Washington D.C. – A proposed legislative package, characterized by critics as the "One Big Horrible Bill," is currently under consideration in the U.S. Senate, sparking widespread concern over its potential impact on the nation's clean energy sector. Energy policy expert Jesse D. Jenkins, a Princeton professor, voiced strong opposition on social media, stating, > "The energy provisions in the Republicans' One Big Horrible Bill are truly so bad! Who wants this?"
The bill, also referred to as the "One Big Beautiful Bill" by some proponents, includes provisions that would significantly curtail tax incentives for wind, solar, and electric vehicle projects, potentially ending them by 2028. Analysis by The Brattle Group suggests these eliminations could lead to a substantial $520 billion decrease in solar and wind investment by 2035 and result in higher electricity prices for consumers.

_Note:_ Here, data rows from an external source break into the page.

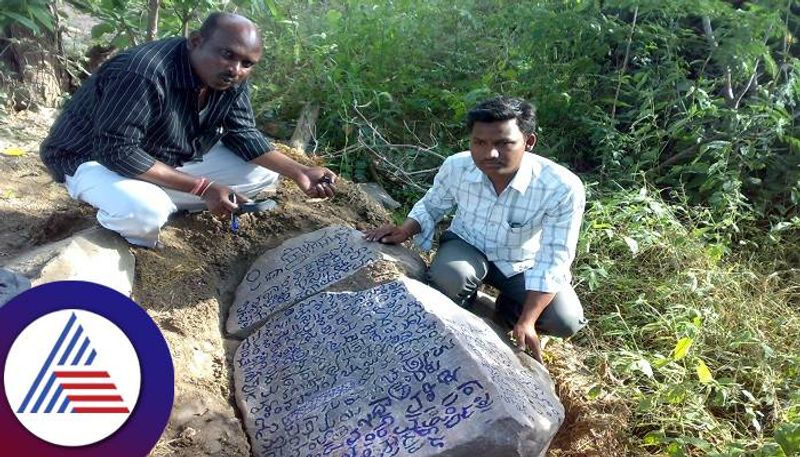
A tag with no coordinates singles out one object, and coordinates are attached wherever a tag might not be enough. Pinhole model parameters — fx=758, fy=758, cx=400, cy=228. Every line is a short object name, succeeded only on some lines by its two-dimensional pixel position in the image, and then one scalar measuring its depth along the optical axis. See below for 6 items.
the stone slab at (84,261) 2.61
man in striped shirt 2.79
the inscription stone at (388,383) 2.28
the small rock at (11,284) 2.43
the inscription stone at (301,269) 3.00
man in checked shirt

Jenkins highlighted broad industry opposition, noting, > "The country's automakers don't want it. Electric utilities don't want it. Data center developers don't want it. Manufacturers in energy intensive industries don't want it." He further claimed the bill would > "straight up murder the boom in battery, solar and wind manufacturing investment," leading to the loss of "a half a trillion dollars of pending investment in US manufacturing and energy supply and 100s of thousands of associated jobs."

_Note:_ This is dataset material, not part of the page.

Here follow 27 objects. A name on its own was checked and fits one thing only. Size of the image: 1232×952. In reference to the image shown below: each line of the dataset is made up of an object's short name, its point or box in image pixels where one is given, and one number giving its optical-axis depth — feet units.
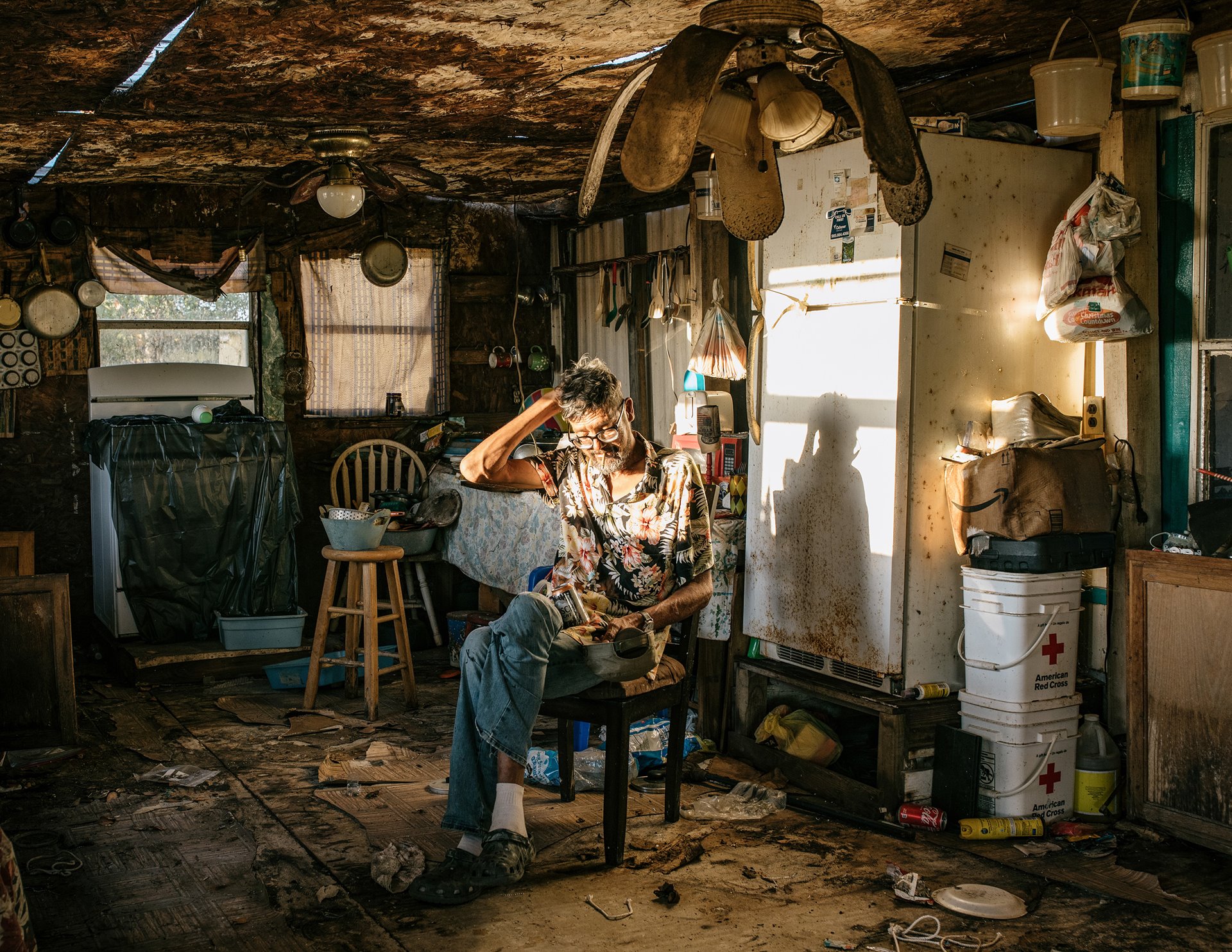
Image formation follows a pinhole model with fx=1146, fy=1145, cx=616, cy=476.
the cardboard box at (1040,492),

The proposed rollbacks come despite the significant economic growth spurred by the Inflation Reduction Act (IRA), which has driven over $132 billion in private sector investment and created 123,000 jobs in clean energy since its enactment in 2022. Notably, approximately 75% of these manufacturing investments have occurred in Republican-led states, complicating the legislative debate.

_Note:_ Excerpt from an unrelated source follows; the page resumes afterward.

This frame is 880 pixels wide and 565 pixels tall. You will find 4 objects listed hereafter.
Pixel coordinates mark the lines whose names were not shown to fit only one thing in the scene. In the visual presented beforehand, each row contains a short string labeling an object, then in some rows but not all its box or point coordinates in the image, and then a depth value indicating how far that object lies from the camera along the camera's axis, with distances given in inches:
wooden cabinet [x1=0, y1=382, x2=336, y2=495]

Some Republican lawmakers from states like Utah, Alaska, North Carolina, and Kansas have expressed reservations about the proposed cuts, citing the positive economic impact of clean energy projects in their constituencies. However, others argue that ending these incentives would save taxpayers money and reduce federal spending. The bill's passage remains uncertain as negotiations continue in the Senate.